People say that they feel God's love when they are in natural settings, but when I think of nature, I just hope that the basement isn't flooding. I intend to relax someday and quiet myself with nature, but I really am less drawn to a mountain brook than to, say, the Baroque frenzy of Ignatius Loyola's tomb. Perhaps my workaday urban background has conditioned me this way, but leaving one interesting city to visit another is usually what vacation means to me.

I entered Santa Prassede. Do people think of Saint Paul as easygoing and friendly? I hadn't until I saw him pictured in mosaic on the great apse, his arm around Prassede looking calm and relaxed. She is wearing beautiful earrings for her presentation in heaven. The opposite side of the mosaic shows her sister, Pudenziana, with Saint Peter's arm around her shoulder. She looks purposeful and his gaze is steady. Christ is in the center, surrounded by his friends, these early Christians. The arches above depict the Paschal Lamb with the angels and saints. Beneath a palm tree at the far left is Saint Paschal, wearing nice shoes and the square halo of the living. He commissioned the church in the ninth century, and I enjoy thinking of him studying the plans and nodding his approval of this golden panorama.

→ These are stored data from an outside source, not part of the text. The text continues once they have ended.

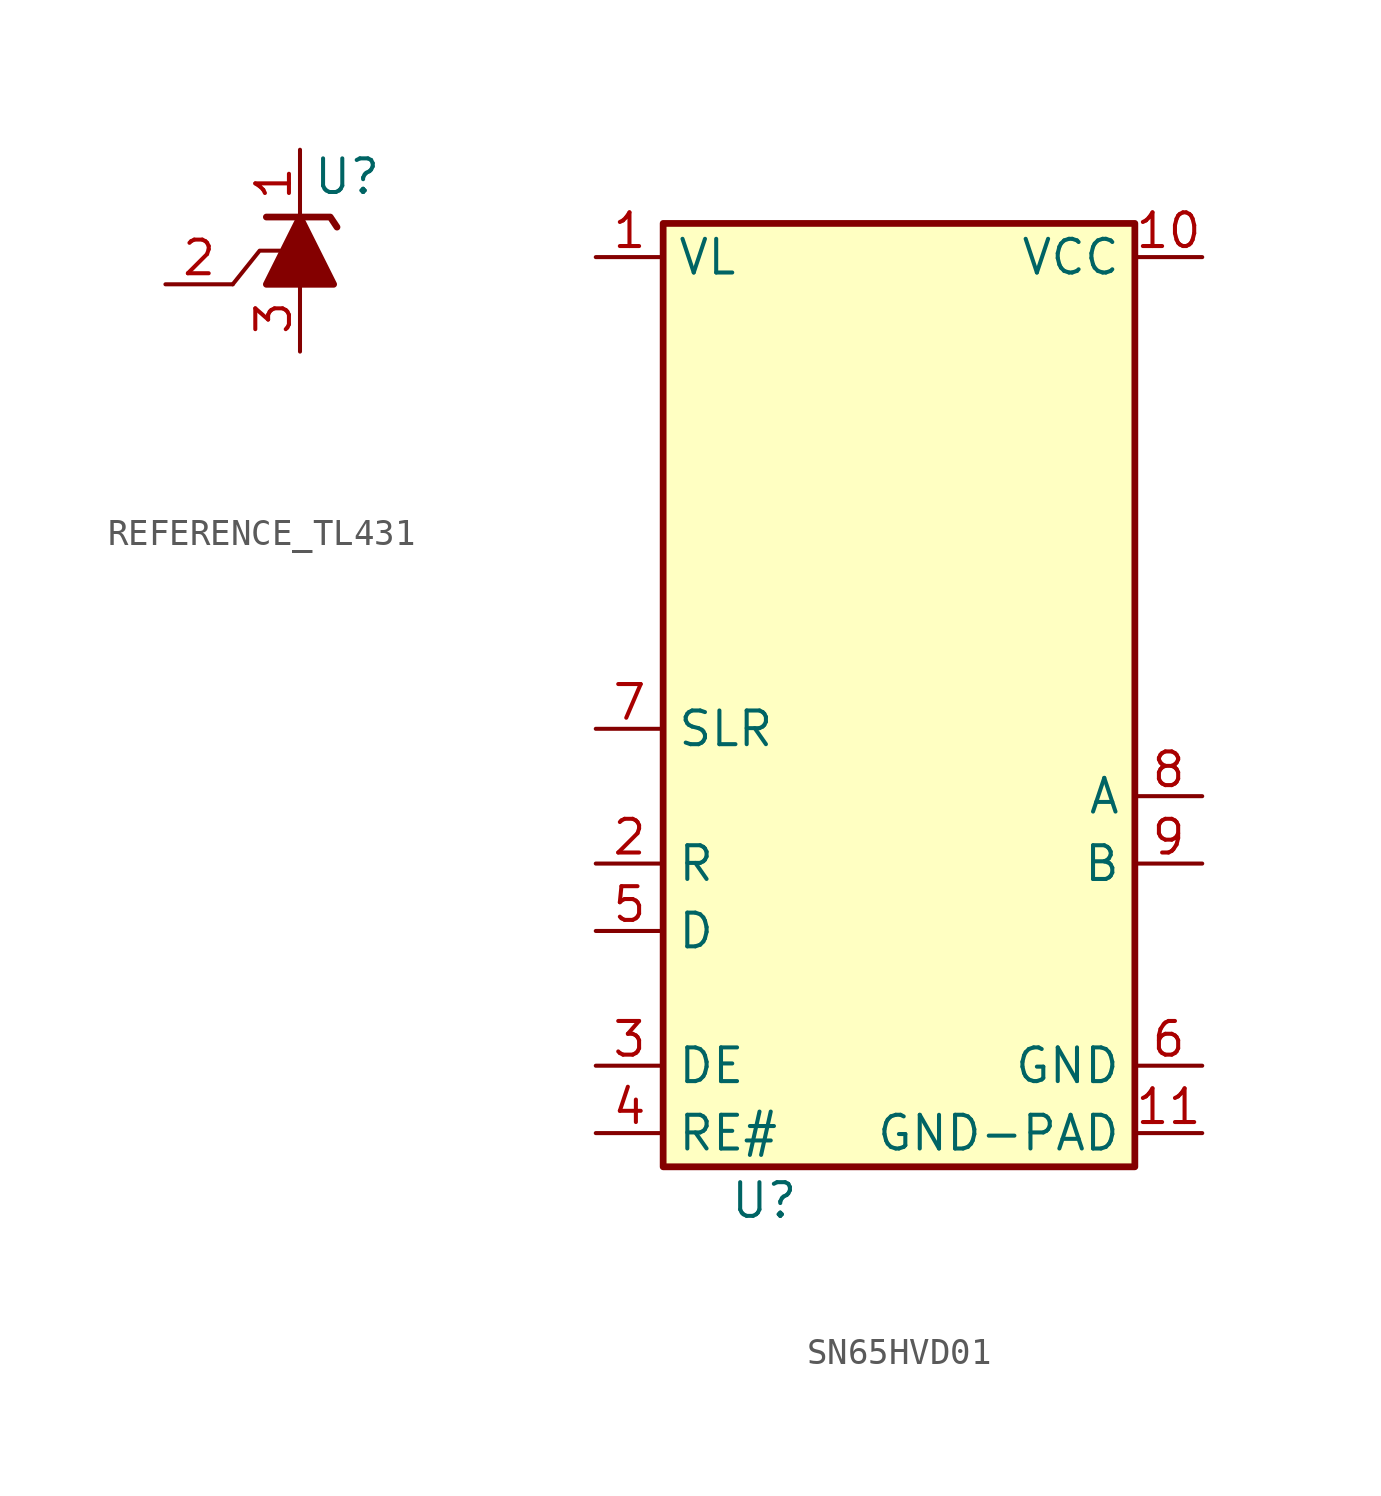
<source format=kicad_sym>
(kicad_symbol_lib
  (version 20231120)
  (generator "kicad_symbol_editor")
  (generator_version "8.0")
  (symbol "REFERENCE_TL431"
    (pin_names hide)
    (property "Reference" "U"
      (at 1.778 6.604 0)
      (effects (font (size 1.27 1.27))))
    (property "Value" ""
      (at 0 -4.445 0)
      (effects (font (size 1.27 1.27))))
    (symbol "REFERENCE_TL431_0_1"
      (polyline (pts (xy -0.762 3.81) (xy -1.524 3.81) (xy -2.54 2.54)) (stroke (width 0) (type default)) (fill (type none))))
    (symbol "REFERENCE_TL431_1_1"
      (polyline (pts (xy -1.27 5.08) (xy 1.143 5.08) (xy 1.397 4.699)) (stroke (width 0.254) (type default)) (fill (type none)))
      (polyline (pts (xy -1.27 2.54) (xy 1.27 2.54) (xy 0 5.08) (xy -1.27 2.54)) (stroke (width 0.254) (type default)) (fill (type outline)))
      (pin passive line (at 0 7.62 270) (length 2.54) (name "K" (effects (font (size 1.27 1.27)))) (number "1" (effects (font (size 1.27 1.27)))))
      (pin passive line (at -5.08 2.54 0) (length 2.54) (name "REF" (effects (font (size 1.27 1.27)))) (number "2" (effects (font (size 1.27 1.27)))))
      (pin passive line (at 0 0 90) (length 2.54) (name "A" (effects (font (size 1.27 1.27)))) (number "3" (effects (font (size 1.27 1.27)))))))
  (symbol "SN65HVD01"
    (property "Reference" "U"
      (at 6.35 -2.54 0)
      (effects (font (size 1.27 1.27))))
    (property "Value" ""
      (at 7.62 16.51 0)
      (effects (font (size 1.27 1.27))))
    (symbol "SN65HVD01_1_1"
      (rectangle (start 2.54 34.29) (end 20.32 -1.27) (stroke (width 0.254) (type default)) (fill (type background)))
      (pin power_in line (at 0 33.02 0) (length 2.54) (name "VL" (effects (font (size 1.27 1.27)))) (number "1" (effects (font (size 1.27 1.27)))))
      (pin power_in line (at 22.86 33.02 180) (length 2.54) (name "VCC" (effects (font (size 1.27 1.27)))) (number "10" (effects (font (size 1.27 1.27)))))
      (pin power_in line (at 22.86 0 180) (length 2.54) (name "GND-PAD" (effects (font (size 1.27 1.27)))) (number "11" (effects (font (size 1.27 1.27)))))
      (pin output line (at 0 10.16 0) (length 2.54) (name "R" (effects (font (size 1.27 1.27)))) (number "2" (effects (font (size 1.27 1.27)))))
      (pin input line (at 0 2.54 0) (length 2.54) (name "DE" (effects (font (size 1.27 1.27)))) (number "3" (effects (font (size 1.27 1.27)))))
      (pin input line (at 0 0 0) (length 2.54) (name "RE#" (effects (font (size 1.27 1.27)))) (number "4" (effects (font (size 1.27 1.27)))))
      (pin input line (at 0 7.62 0) (length 2.54) (name "D" (effects (font (size 1.27 1.27)))) (number "5" (effects (font (size 1.27 1.27)))))
      (pin power_in line (at 22.86 2.54 180) (length 2.54) (name "GND" (effects (font (size 1.27 1.27)))) (number "6" (effects (font (size 1.27 1.27)))))
      (pin input line (at 0 15.24 0) (length 2.54) (name "SLR" (effects (font (size 1.27 1.27)))) (number "7" (effects (font (size 1.27 1.27)))))
      (pin bidirectional line (at 22.86 12.7 180) (length 2.54) (name "A" (effects (font (size 1.27 1.27)))) (number "8" (effects (font (size 1.27 1.27)))))
      (pin bidirectional line (at 22.86 10.16 180) (length 2.54) (name "B" (effects (font (size 1.27 1.27)))) (number "9" (effects (font (size 1.27 1.27))))))))
</source>
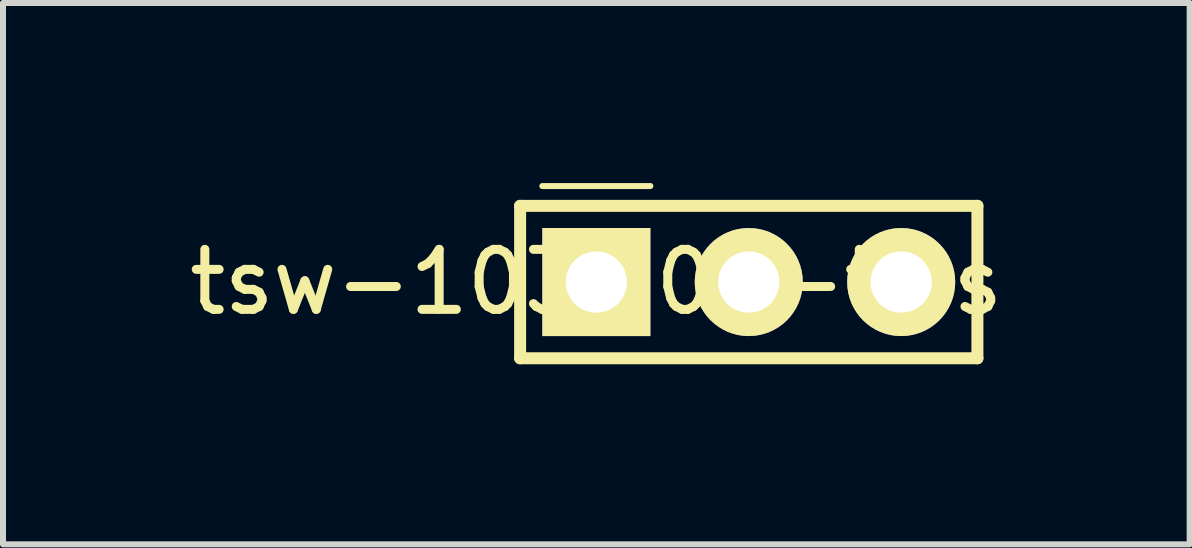
<source format=kicad_pcb>
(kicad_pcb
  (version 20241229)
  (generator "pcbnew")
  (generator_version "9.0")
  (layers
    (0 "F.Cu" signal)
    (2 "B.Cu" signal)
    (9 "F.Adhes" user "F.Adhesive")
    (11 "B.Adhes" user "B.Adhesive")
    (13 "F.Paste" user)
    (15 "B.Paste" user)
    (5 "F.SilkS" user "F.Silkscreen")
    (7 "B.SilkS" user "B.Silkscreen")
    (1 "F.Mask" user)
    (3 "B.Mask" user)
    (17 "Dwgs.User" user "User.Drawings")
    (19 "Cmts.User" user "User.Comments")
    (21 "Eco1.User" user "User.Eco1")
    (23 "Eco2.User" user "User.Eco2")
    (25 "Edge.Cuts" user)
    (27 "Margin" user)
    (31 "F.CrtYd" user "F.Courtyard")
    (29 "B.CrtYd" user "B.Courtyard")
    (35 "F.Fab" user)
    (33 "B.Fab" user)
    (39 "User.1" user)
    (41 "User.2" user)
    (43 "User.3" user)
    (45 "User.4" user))
  (footprint "tsw-103-07-t-s"
    (layer "F.Cu")
    (at 6.887 1.65)
    (property "Reference" "tsw-103-07-t-s" (at 0 0 0) (layer "F.SilkS") (effects (font (size 1 1) (thickness 0.15))))
    (attr through_hole)
    (fp_line (start -1.27 -1.27) (end -1.27 1.27) (stroke (width 0.2) (type solid)) (layer "F.SilkS"))
    (fp_line (start -1.27 1.27) (end 6.35 1.27) (stroke (width 0.2) (type solid)) (layer "F.SilkS"))
    (fp_line (start -0.9 -1.6) (end 0.9 -1.6) (stroke (width 0.1) (type solid)) (layer "F.SilkS"))
    (fp_line (start 6.35 -1.27) (end -1.27 -1.27) (stroke (width 0.2) (type solid)) (layer "F.SilkS"))
    (fp_line (start 6.35 1.27) (end 6.35 -1.27) (stroke (width 0.2) (type solid)) (layer "F.SilkS"))
    (pad "1" thru_hole rect (at 0 0) (size 1.8 1.8) (drill 1.02) (layers "*.Cu" "*.Mask" "F.SilkS"))
    (pad "2" thru_hole circle (at 2.54 0) (size 1.8 1.8) (drill 1.02) (layers "*.Cu" "*.Mask" "F.SilkS"))
    (pad "3" thru_hole circle (at 5.08 0) (size 1.8 1.8) (drill 1.02) (layers "*.Cu" "*.Mask" "F.SilkS")))
  (gr_rect
    (start -3 -3)
    (end 16.774 6.02)
    (stroke (width 0.1) (type default))
    (fill no)
    (layer "Edge.Cuts")))
</source>
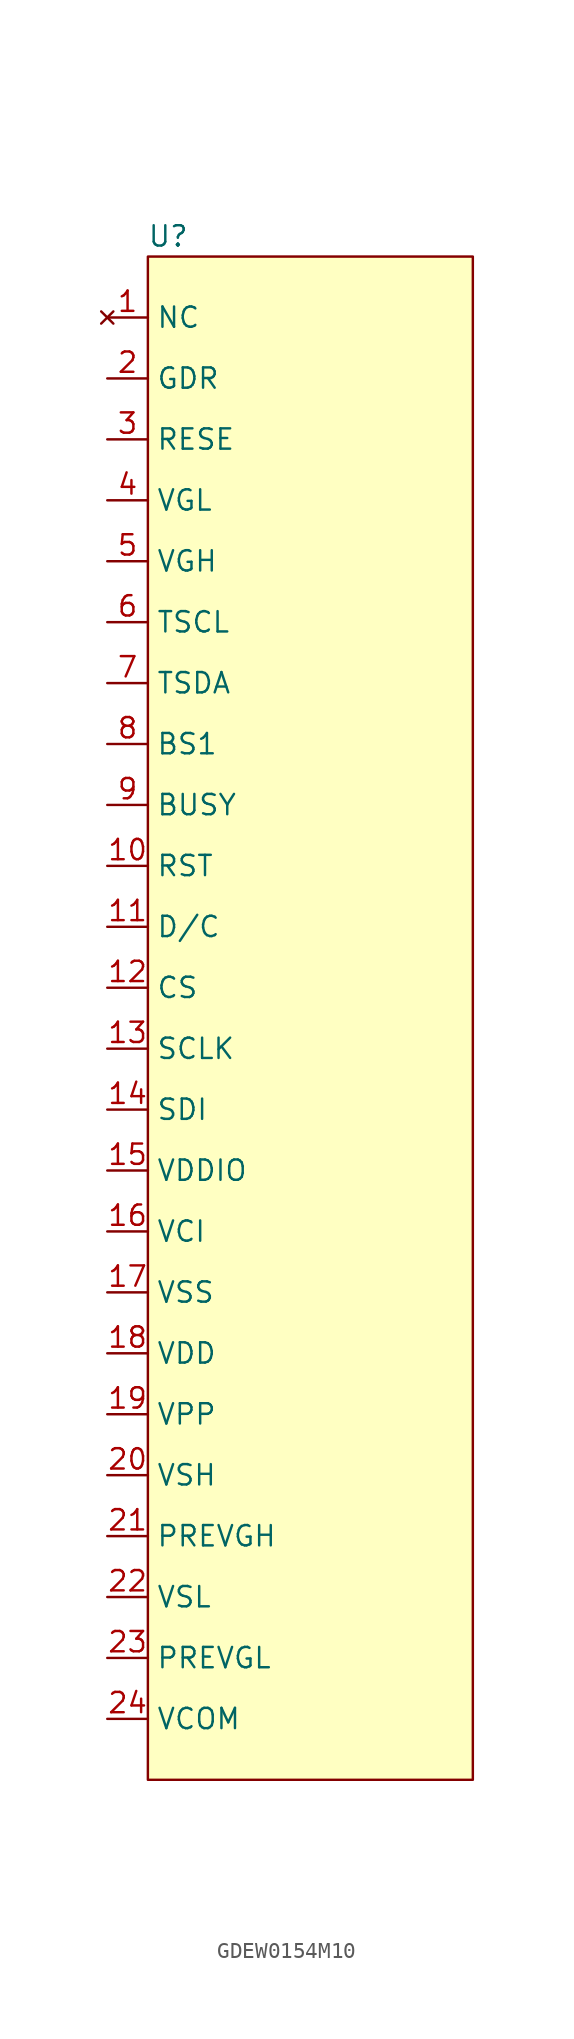
<source format=kicad_sym>
(kicad_symbol_lib
  (version 20220914)
  (generator kicad_symbol_editor)
  (symbol "GDEW0154M10"
    (property "Reference" "U"
      (at -8.89 45.72 0)
      (effects (font (size 1.27 1.27))))
    (property "Value" ""
      (at -1.27 27.94 0)
      (effects (font (size 1.27 1.27))))
    (symbol "GDEW0154M10_1_1"
      (rectangle (start -10.16 44.45) (end 10.16 -50.8) (stroke (width 0) (type default)) (fill (type background)))
      (pin no_connect line (at -12.7 40.64 0) (length 2.54) (name "NC" (effects (font (size 1.27 1.27)))) (number "1" (effects (font (size 1.27 1.27)))))
      (pin input line (at -12.7 6.35 0) (length 2.54) (name "RST" (effects (font (size 1.27 1.27)))) (number "10" (effects (font (size 1.27 1.27)))))
      (pin input line (at -12.7 2.54 0) (length 2.54) (name "D/C" (effects (font (size 1.27 1.27)))) (number "11" (effects (font (size 1.27 1.27)))))
      (pin input line (at -12.7 -1.27 0) (length 2.54) (name "CS" (effects (font (size 1.27 1.27)))) (number "12" (effects (font (size 1.27 1.27)))))
      (pin output line (at -12.7 -5.08 0) (length 2.54) (name "SCLK" (effects (font (size 1.27 1.27)))) (number "13" (effects (font (size 1.27 1.27)))))
      (pin output line (at -12.7 -8.89 0) (length 2.54) (name "SDI" (effects (font (size 1.27 1.27)))) (number "14" (effects (font (size 1.27 1.27)))))
      (pin power_in line (at -12.7 -12.7 0) (length 2.54) (name "VDDIO" (effects (font (size 1.27 1.27)))) (number "15" (effects (font (size 1.27 1.27)))))
      (pin power_in line (at -12.7 -16.51 0) (length 2.54) (name "VCI" (effects (font (size 1.27 1.27)))) (number "16" (effects (font (size 1.27 1.27)))))
      (pin power_in line (at -12.7 -20.32 0) (length 2.54) (name "VSS" (effects (font (size 1.27 1.27)))) (number "17" (effects (font (size 1.27 1.27)))))
      (pin power_in line (at -12.7 -24.13 0) (length 2.54) (name "VDD" (effects (font (size 1.27 1.27)))) (number "18" (effects (font (size 1.27 1.27)))))
      (pin power_in line (at -12.7 -27.94 0) (length 2.54) (name "VPP" (effects (font (size 1.27 1.27)))) (number "19" (effects (font (size 1.27 1.27)))))
      (pin output line (at -12.7 36.83 0) (length 2.54) (name "GDR" (effects (font (size 1.27 1.27)))) (number "2" (effects (font (size 1.27 1.27)))))
      (pin power_in line (at -12.7 -31.75 0) (length 2.54) (name "VSH" (effects (font (size 1.27 1.27)))) (number "20" (effects (font (size 1.27 1.27)))))
      (pin power_in line (at -12.7 -35.56 0) (length 2.54) (name "PREVGH" (effects (font (size 1.27 1.27)))) (number "21" (effects (font (size 1.27 1.27)))))
      (pin power_in line (at -12.7 -39.37 0) (length 2.54) (name "VSL" (effects (font (size 1.27 1.27)))) (number "22" (effects (font (size 1.27 1.27)))))
      (pin power_in line (at -12.7 -43.18 0) (length 2.54) (name "PREVGL" (effects (font (size 1.27 1.27)))) (number "23" (effects (font (size 1.27 1.27)))))
      (pin power_in line (at -12.7 -46.99 0) (length 2.54) (name "VCOM" (effects (font (size 1.27 1.27)))) (number "24" (effects (font (size 1.27 1.27)))))
      (pin output line (at -12.7 33.02 0) (length 2.54) (name "RESE" (effects (font (size 1.27 1.27)))) (number "3" (effects (font (size 1.27 1.27)))))
      (pin passive line (at -12.7 29.21 0) (length 2.54) (name "VGL" (effects (font (size 1.27 1.27)))) (number "4" (effects (font (size 1.27 1.27)))))
      (pin passive line (at -12.7 25.4 0) (length 2.54) (name "VGH" (effects (font (size 1.27 1.27)))) (number "5" (effects (font (size 1.27 1.27)))))
      (pin output line (at -12.7 21.59 0) (length 2.54) (name "TSCL" (effects (font (size 1.27 1.27)))) (number "6" (effects (font (size 1.27 1.27)))))
      (pin bidirectional line (at -12.7 17.78 0) (length 2.54) (name "TSDA" (effects (font (size 1.27 1.27)))) (number "7" (effects (font (size 1.27 1.27)))))
      (pin input line (at -12.7 13.97 0) (length 2.54) (name "BS1" (effects (font (size 1.27 1.27)))) (number "8" (effects (font (size 1.27 1.27)))))
      (pin output line (at -12.7 10.16 0) (length 2.54) (name "BUSY" (effects (font (size 1.27 1.27)))) (number "9" (effects (font (size 1.27 1.27))))))))
</source>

I moved on to Santa Pudenziana, just across Via Cavour. Low, like many early Roman gathering places, Santa Pudenziana invites a quiet approach. Built around 400, on one of the earliest sites of Christian worship in the city, it is small and dark. Christ sits on a throne, holding some papers, and the heavenly Jerusalem is behind him. Although his business is serious, he looks kind and at ease. I had read that this mosaic is pre-Byzantine and free of stylized influences, but its direct effect unsettled me.